Politique

Turquie: une journaliste allemande jugée pour « terrorisme » maintenue en détention

Un tribunal turc a ordonné mercredi le maintien en détention d’une journaliste et traductrice allemande accusée par la justice turque d’appartenir à une « organisation terroriste » et dont le procès vient de s’ouvrir près d’Istanbul, ont annoncé ses avocats.

Mesale Tolu, emprisonnée depuis fin avril en Turquie, est accusée d’appartenir au Parti communiste marxiste-léniniste (MLKP), une formation interdite en Turquie car considérée comme « terroriste ». Elle risque jusqu’à quinze ans de prison. Cette citoyenne allemande d’origine turque âgée de 33 ans, qui travaillait notamment comme journaliste et traductrice pour une petite agence de presse turque de gauche, Etkin Haber Ajansi (ETHA), est jugée à Silvri, près d’Istanbul, avec 17 autres personnes. Le tribunal a décidé que Mesale Tolu et cinq autres personnes poursuivies resteraient derrière les barreaux, tandis que huit autres seraient libérées en attendant d’être jugées, a annoncé le cabinet d’avocats Droit des opprimés qui la représente.

« Je rejette les accusations portées contre moi. J’ai été visée par la police à cause d’une traduction que j’ai faite pour ETHA », a déclaré devant le tribunal la journaliste dont les propos sont reproduits sur Twitter par Droit des opprimés. Elle est notamment accusée d’avoir assisté à des manifestations et des funérailles de militants du MLKP, mais ses soutiens estiment qu’il s’agit d’un procès politique.

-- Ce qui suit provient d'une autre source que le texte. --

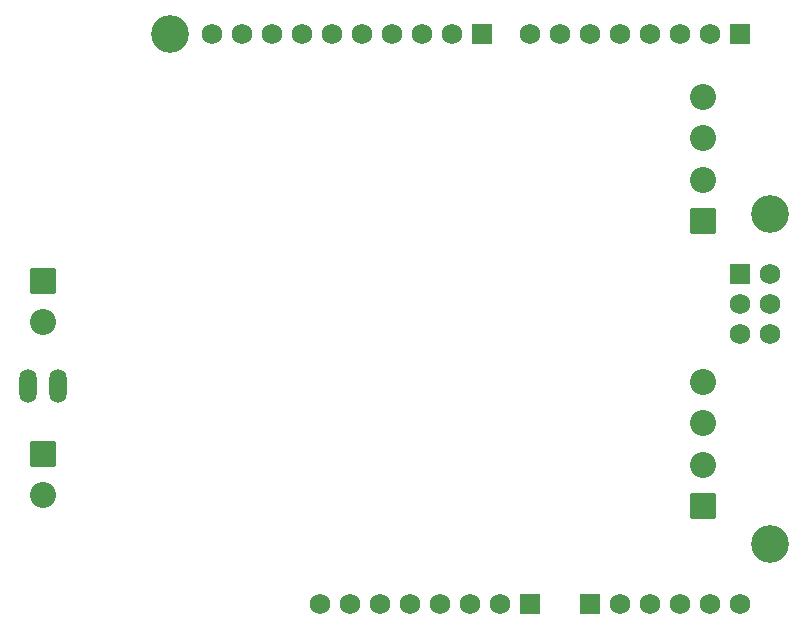
<source format=gbr>
%TF.GenerationSoftware,KiCad,Pcbnew,7.0.7*%
%TF.CreationDate,2023-10-02T21:51:04-04:00*%
%TF.ProjectId,sensor_interface_1.1.0,73656e73-6f72-45f6-996e-746572666163,rev?*%
%TF.SameCoordinates,Original*%
%TF.FileFunction,Soldermask,Bot*%
%TF.FilePolarity,Negative*%
%FSLAX46Y46*%
G04 Gerber Fmt 4.6, Leading zero omitted, Abs format (unit mm)*
G04 Created by KiCad (PCBNEW 7.0.7) date 2023-10-02 21:51:04*
%MOMM*%
%LPD*%
G01*
G04 APERTURE LIST*
G04 Aperture macros list*
%AMRoundRect*
0 Rectangle with rounded corners*
0 $1 Rounding radius*
0 $2 $3 $4 $5 $6 $7 $8 $9 X,Y pos of 4 corners*
0 Add a 4 corners polygon primitive as box body*
4,1,4,$2,$3,$4,$5,$6,$7,$8,$9,$2,$3,0*
0 Add four circle primitives for the rounded corners*
1,1,$1+$1,$2,$3*
1,1,$1+$1,$4,$5*
1,1,$1+$1,$6,$7*
1,1,$1+$1,$8,$9*
0 Add four rect primitives between the rounded corners*
20,1,$1+$1,$2,$3,$4,$5,0*
20,1,$1+$1,$4,$5,$6,$7,0*
20,1,$1+$1,$6,$7,$8,$9,0*
20,1,$1+$1,$8,$9,$2,$3,0*%
G04 Aperture macros list end*
%ADD10C,3.200400*%
%ADD11RoundRect,0.050800X-0.825500X-0.825500X0.825500X-0.825500X0.825500X0.825500X-0.825500X0.825500X0*%
%ADD12C,1.752600*%
%ADD13RoundRect,0.050800X-1.050000X1.050000X-1.050000X-1.050000X1.050000X-1.050000X1.050000X1.050000X0*%
%ADD14C,2.201600*%
%ADD15RoundRect,0.050800X1.050000X-1.050000X1.050000X1.050000X-1.050000X1.050000X-1.050000X-1.050000X0*%
%ADD16O,1.473200X2.844800*%
G04 APERTURE END LIST*
D10*
%TO.C,JP1*%
X129520750Y-80803950D03*
D11*
X155936750Y-80803950D03*
D12*
X153396750Y-80803950D03*
X150856750Y-80803950D03*
X148316750Y-80803950D03*
X145776750Y-80803950D03*
X143236750Y-80803950D03*
X140696750Y-80803950D03*
X138156750Y-80803950D03*
X135616750Y-80803950D03*
X133076750Y-80803950D03*
%TD*%
D10*
%TO.C,JP3*%
X180320750Y-96043950D03*
X180320750Y-123983950D03*
D11*
X177780750Y-101123950D03*
D12*
X177780750Y-103663950D03*
X177780750Y-106203950D03*
X180320750Y-106203950D03*
X180320750Y-103663950D03*
X180320750Y-101123950D03*
%TD*%
D11*
%TO.C,JP4*%
X165080750Y-129063950D03*
D12*
X167620750Y-129063950D03*
X170160750Y-129063950D03*
X172700750Y-129063950D03*
X175240750Y-129063950D03*
X177780750Y-129063950D03*
%TD*%
D13*
%TO.C,CON2*%
X118725750Y-116363950D03*
D14*
X118725750Y-119863950D03*
%TD*%
D15*
%TO.C,CON3*%
X174605750Y-120808950D03*
D14*
X174605750Y-117308950D03*
X174605750Y-113808950D03*
X174605750Y-110308950D03*
%TD*%
D12*
%TO.C,JP5*%
X142220750Y-129063950D03*
X144760750Y-129063950D03*
X147300750Y-129063950D03*
X149840750Y-129063950D03*
X152380750Y-129063950D03*
X154920750Y-129063950D03*
X157460750Y-129063950D03*
D11*
X160000750Y-129063950D03*
%TD*%
%TO.C,JP2*%
X177780750Y-80803950D03*
D12*
X175240750Y-80803950D03*
X172700750Y-80803950D03*
X170160750Y-80803950D03*
X167620750Y-80803950D03*
X165080750Y-80803950D03*
X162540750Y-80803950D03*
X160000750Y-80803950D03*
%TD*%
D15*
%TO.C,CON4*%
X174605750Y-96678950D03*
D14*
X174605750Y-93178950D03*
X174605750Y-89678950D03*
X174605750Y-86178950D03*
%TD*%
D13*
%TO.C,CON1*%
X118725750Y-101758950D03*
D14*
X118725750Y-105258950D03*
%TD*%
D16*
%TO.C,JP6*%
X117455750Y-110648950D03*
X119995750Y-110648950D03*
%TD*%
M02*

</source>
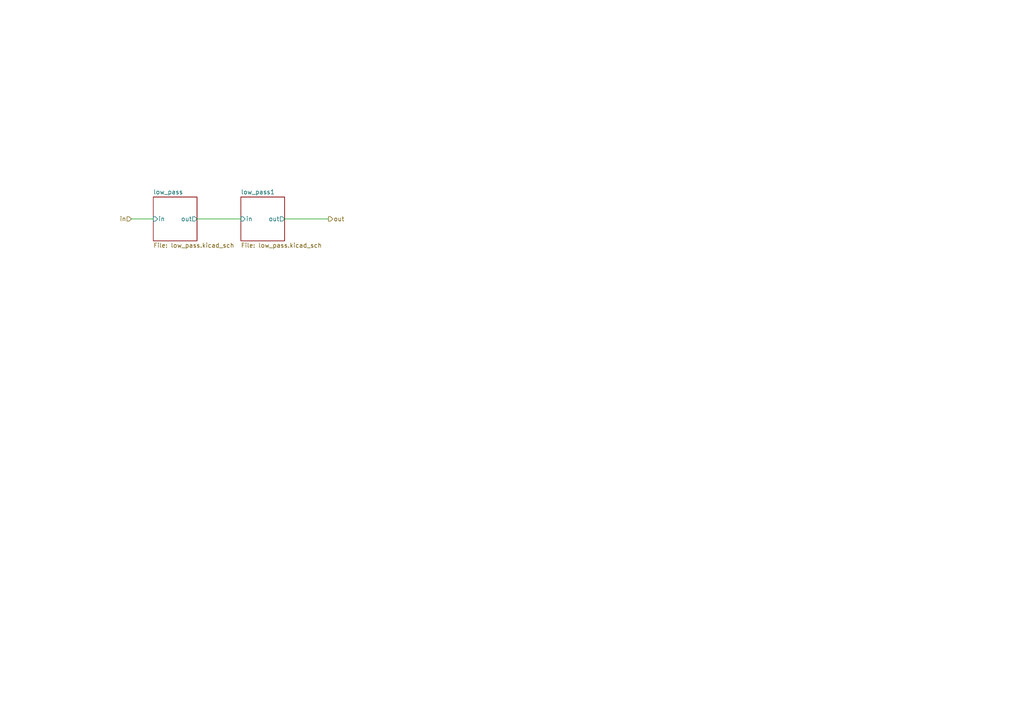
<source format=kicad_sch>
(kicad_sch
	(version 20231120)
	(generator "eeschema")
	(generator_version "7.99")
	(uuid "860228ff-27ec-4e54-8fdf-8687145181e5")
	(paper "A4")
	(lib_symbols)
	(wire
		(pts
			(xy 82.55 63.5) (xy 95.25 63.5)
		)
		(stroke
			(width 0)
			(type default)
		)
		(uuid "62cf5b29-2ec2-43c9-b1f1-bb2df6b67437")
	)
	(wire
		(pts
			(xy 57.15 63.5) (xy 69.85 63.5)
		)
		(stroke
			(width 0)
			(type default)
		)
		(uuid "68114881-673b-448e-8324-d2c5e9ae8dfc")
	)
	(wire
		(pts
			(xy 38.1 63.5) (xy 44.45 63.5)
		)
		(stroke
			(width 0)
			(type default)
		)
		(uuid "e597dc8d-5aae-4df3-bec2-532e5e59d37f")
	)
	(hierarchical_label "in"
		(shape input)
		(at 38.1 63.5 180)
		(fields_autoplaced yes)
		(effects
			(font
				(size 1.27 1.27)
			)
			(justify right)
		)
		(uuid "19359094-d5c7-4ee8-bc6f-fc6ad6fd7829")
	)
	(hierarchical_label "out"
		(shape output)
		(at 95.25 63.5 0)
		(fields_autoplaced yes)
		(effects
			(font
				(size 1.27 1.27)
			)
			(justify left)
		)
		(uuid "f1fbb852-9255-4ce9-a6c9-4eccca281fc1")
	)
	(sheet
		(at 69.85 57.15)
		(size 12.7 12.7)
		(fields_autoplaced yes)
		(stroke
			(width 0.1524)
			(type solid)
		)
		(fill
			(color 0 0 0 0.0000)
		)
		(uuid "5373f2bb-9d53-4847-a6f8-a066e3ee75b5")
		(property "Sheetname" "low_pass1"
			(at 69.85 56.4384 0)
			(effects
				(font
					(size 1.27 1.27)
				)
				(justify left bottom)
			)
		)
		(property "Sheetfile" "low_pass.kicad_sch"
			(at 69.85 70.4346 0)
			(effects
				(font
					(size 1.27 1.27)
				)
				(justify left top)
			)
		)
		(pin "out" output
			(at 82.55 63.5 0)
			(effects
				(font
					(size 1.27 1.27)
				)
				(justify right)
			)
			(uuid "cd960e72-6b7f-4a77-a01e-4a7d4751aa22")
		)
		(pin "in" input
			(at 69.85 63.5 180)
			(effects
				(font
					(size 1.27 1.27)
				)
				(justify left)
			)
			(uuid "f3f0ee33-6656-4efd-9d0a-60b540f342e6")
		)
		(instances
			(project "replicate_layout_test_project"
				(path "/f74f526d-8f11-48ad-9d53-7c2f3f9650e8/4ca1ab63-9c14-412d-87f4-6aa38cef6e23"
					(page "4")
				)
			)
		)
	)
	(sheet
		(at 44.45 57.15)
		(size 12.7 12.7)
		(fields_autoplaced yes)
		(stroke
			(width 0.1524)
			(type solid)
		)
		(fill
			(color 0 0 0 0.0000)
		)
		(uuid "76ec9d82-785d-40b9-8c12-2a92b321b773")
		(property "Sheetname" "low_pass"
			(at 44.45 56.4384 0)
			(effects
				(font
					(size 1.27 1.27)
				)
				(justify left bottom)
			)
		)
		(property "Sheetfile" "low_pass.kicad_sch"
			(at 44.45 70.4346 0)
			(effects
				(font
					(size 1.27 1.27)
				)
				(justify left top)
			)
		)
		(pin "out" output
			(at 57.15 63.5 0)
			(effects
				(font
					(size 1.27 1.27)
				)
				(justify right)
			)
			(uuid "179adb92-0913-4cc8-88ef-e2cae74fb1da")
		)
		(pin "in" input
			(at 44.45 63.5 180)
			(effects
				(font
					(size 1.27 1.27)
				)
				(justify left)
			)
			(uuid "c04d32c6-d9ba-41e5-8fd3-165d457109c2")
		)
	)
)
</source>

Relations tendues entre l’Allemagne et la Turquie

Mesale Tolu, détenue avec son fils de trois ans, fait partie de la dizaine d’Allemands actuellement détenus en Turquie dans le cadre de l’état d’urgence imposé à la suite du putsch manqué du 15 juillet 2016, dont le journaliste germano-turc Deniz Yücel détenu depuis février. Depuis le coup de force, les relations entre l’Allemagne et la Turquie, deux partenaires au sein de l’Otan, se sont fortement tendues. Berlin condamne notamment l’ampleur des purges entreprises en Turquie après le putsch manqué, au cours desquelles plus de 50 000 personnes ont été arrêtées et plus de 140 000 limogées ou suspendues. Pour sa part, Ankara accuse l’Allemagne de faire preuve d’indulgence envers des « terroristes », en abritant des séparatistes kurdes et des putschistes présumés.